We read the data into a pandas Data frame and set the column names to be ‘ds’ and ‘y’ so that Prophet can take it in later.
df = pd.read_csv("example.csv", header = None)
df.columns = ['ds', 'y']
For our purposes we log the values to ensure the trends Prophet will forecast will not dip below 0. Due to this, we treated a value of 0 and 1 as the same (log(1) = 0). Prophet also provides a logistic growth model which may address the same issue.
#logs for non-zero value
df['y'] = np.where(df['y'] != 0, np.log(df['y']), 0)
Prophet
Prophet allows customization points that they mention in more detail through their paper.
Some key factors in Prophet to consider are: seasonality, holiday effects and regressors. These factors will vary depending on the specific data and context you are modeling, but below we provided an example of a Prophet model we used and the reasoning behind it.
m = Prophet(daily_seasonality = True, yearly_seasonality = False, weekly_seasonality = False, growth='linear',interval_width=0.8)m.add_country_holidays(country_name='US')m.add_regressor('weekend')
Seasonality
Prophet provides an easy way to change daily, weekly, and yearly seasonality. Depending on the context of your data, turning these flags to True and False will vary. We were tracking daily data so we used Prophet’s default daily_seasonality variable, which has a default fourier value of 10.

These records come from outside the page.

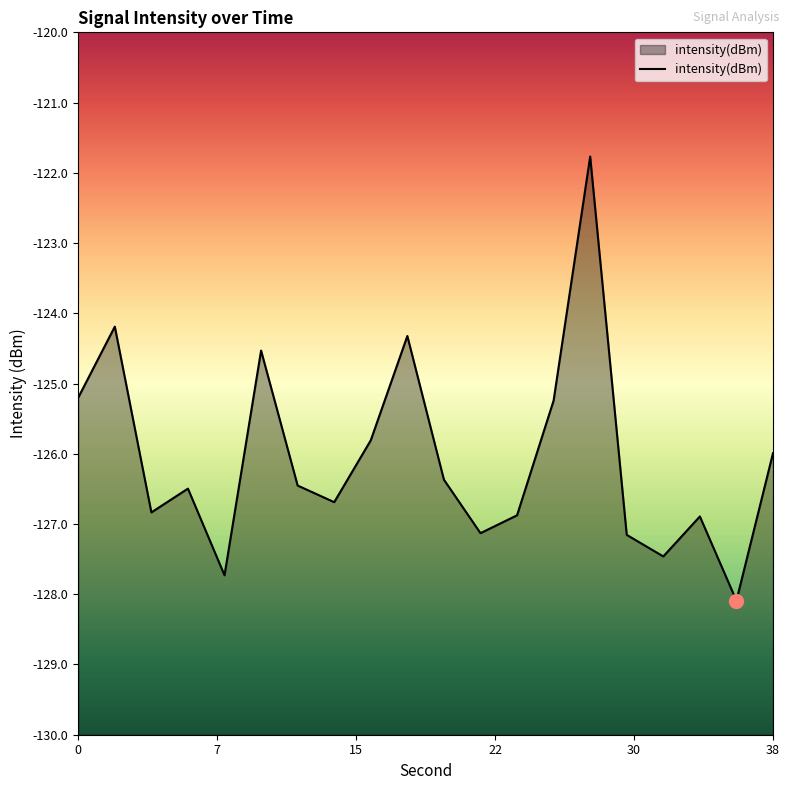

What is the value of the 14th point from the left?

-125.2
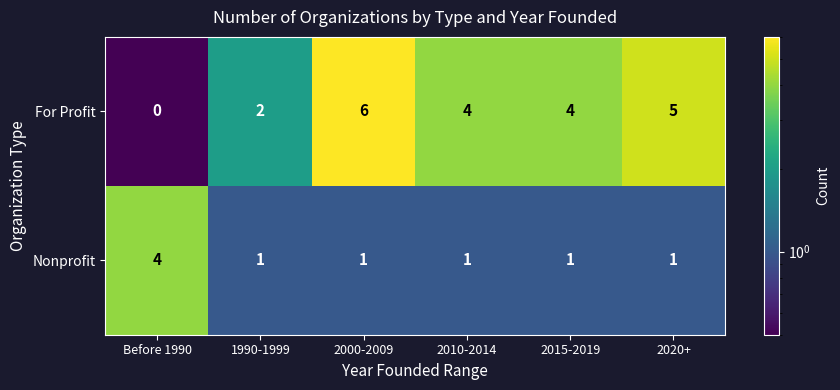

The For Profit series shows 2 at 1990-1999. True or false?

True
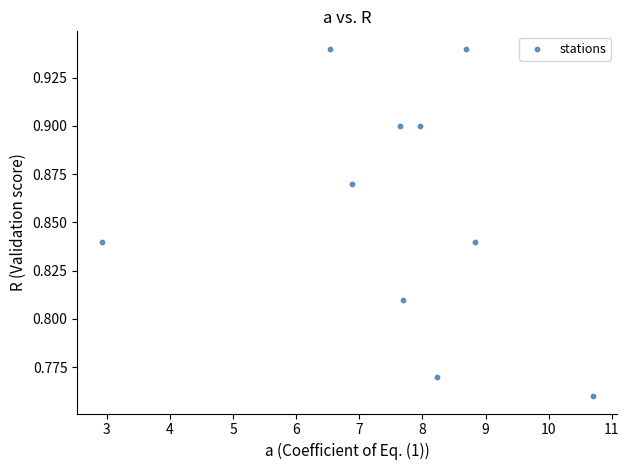

What is the range of X values (max minus min)?

7.8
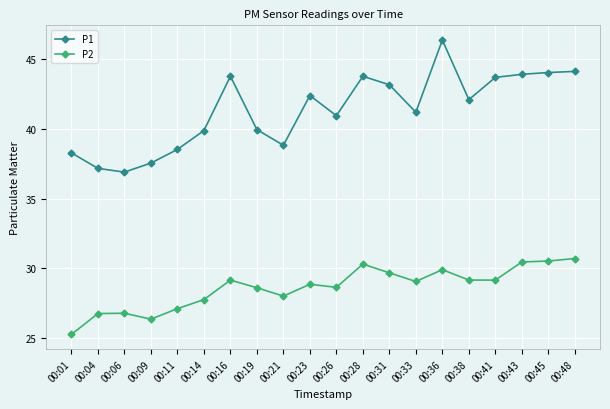

Is the value of P2 at 00:28 greater than the value of P1 at 00:41?

No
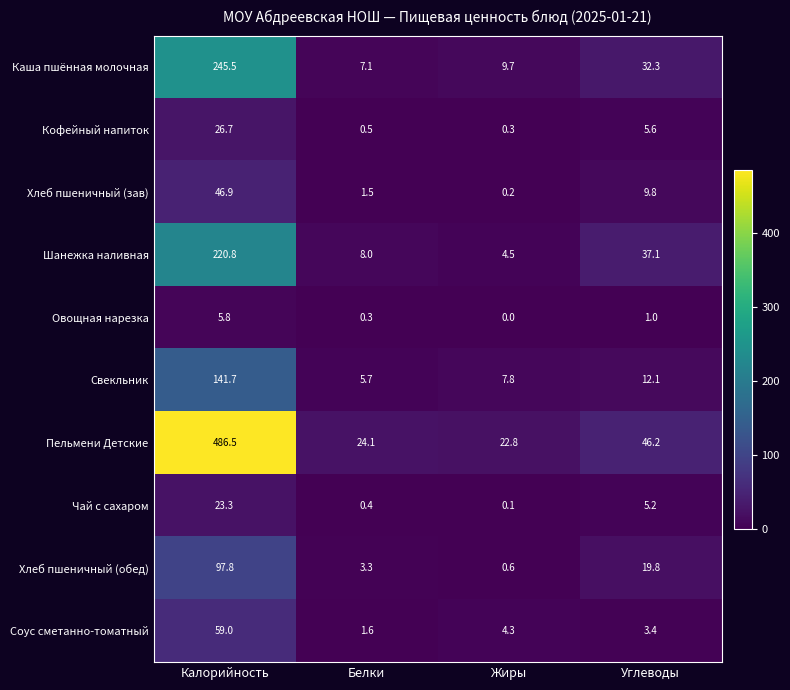

At which label is Хлеб пшеничный (обед) closest to 49?

Углеводы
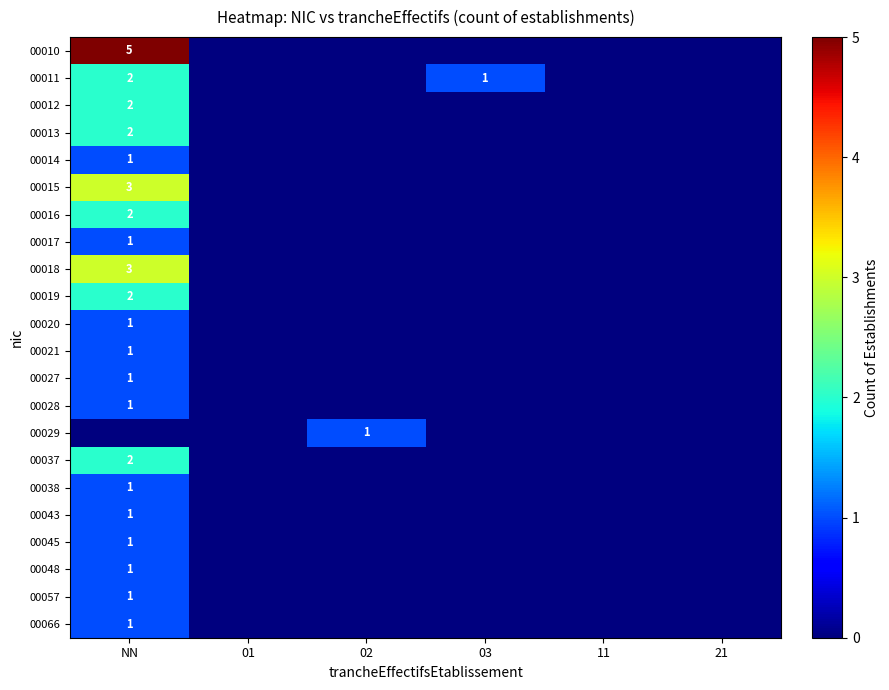

Is it true that 00018 equals 4 at NN?

False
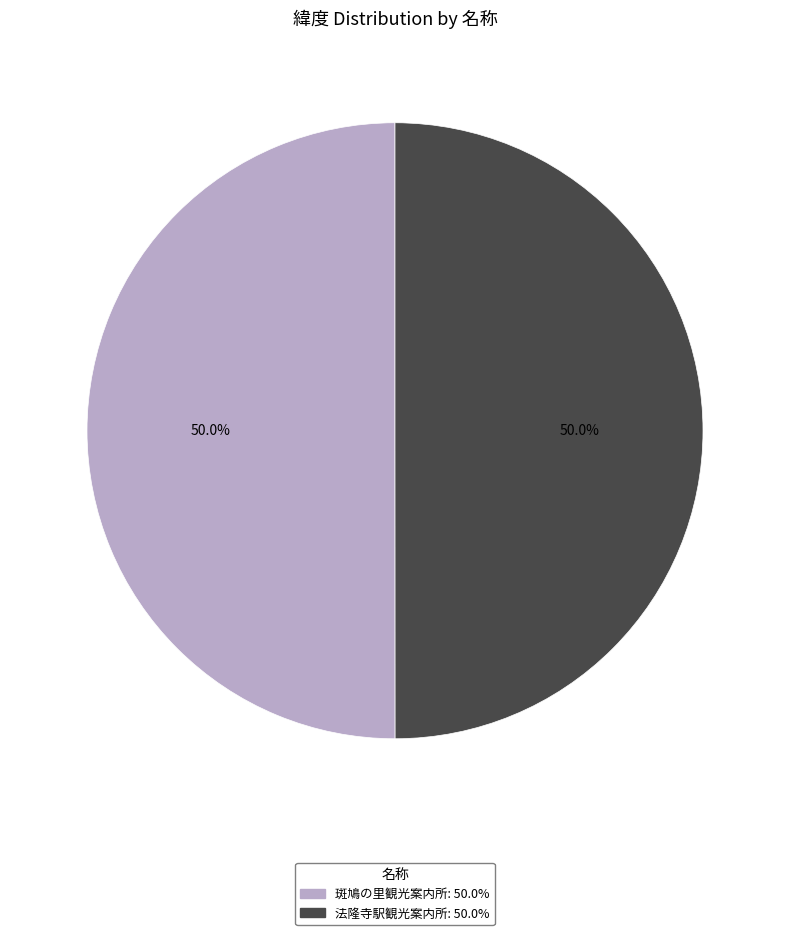

True or false: 斑鳩の里観光案内所 accounts for 50% of the total.

True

On top of the built in seasonality, you can also add custom seasonality. For example, quarterly seasonality might be an interesting aspect of the data to model for:
m = Prophet(daily_seasonality = True, yearly_seasonality = False, weekly_seasonality = False, growth='linear', interval_width = 0.8).add_seasonality(name='quarterly', period=365.25/4, fourier_order = i)
Fourier Order & Parameter Tuning
To tune custom seasonality we used sklearn’s R-squared score to decide what fourier_order would work best given the data.
Based on the graph above, a fourier_order of 14 produced the best score.
Holidays
Holidays may affect data sets in many different ways, and Prophet has a built-in feature to add holidays based on country. Additionally, there is the option to add custom days, such as the Superbowl, into holiday considerations.
Regressors
We added a custom regressor to account for weekends, which are days we expected less data on. An important note we found was that adding an appropriate regressor can have a large impact on the accuracy of the Prophet model.
def weekend(ds):
ds = pd.to_datetime(ds)
if ds.weekday() == 6 or ds.weekday() == 5:
return 1
else:
return 0
df['weekend'] = df['ds'].apply(weekend)
Detecting Anomalies
We detect anomalies very similar to the article we listed above, with a few changes to how the ‘importance’ is calculated.
We calculated our importance based on the interval range, rather than just the difference between an upper or lower bound. This gives more context on how drastic an anomaly is as compared to the range of expected values.
Plotting Anomalies
The green portions of the graph represent the lower and upper bounds of the trend. Points outside of that are considered anomalies, and the size of the red dots are proportional to the ‘importance’ factor.
Above is an example of our anomaly data frame. We inverse logged the values in order to see the predicted range, and the sign value of the ‘anomaly’ column represents if the data is lower or higher than we predicted.
Possible Improvements
Here are some of the possible improvements that can be made to our model
- How to split the training, validation and test data
- How far in advance to forecast
- How often to train the model
All in all this was a great experience to delve into anomaly detection. Special thanks to our managers and the Seismic data science team for guiding us through the process!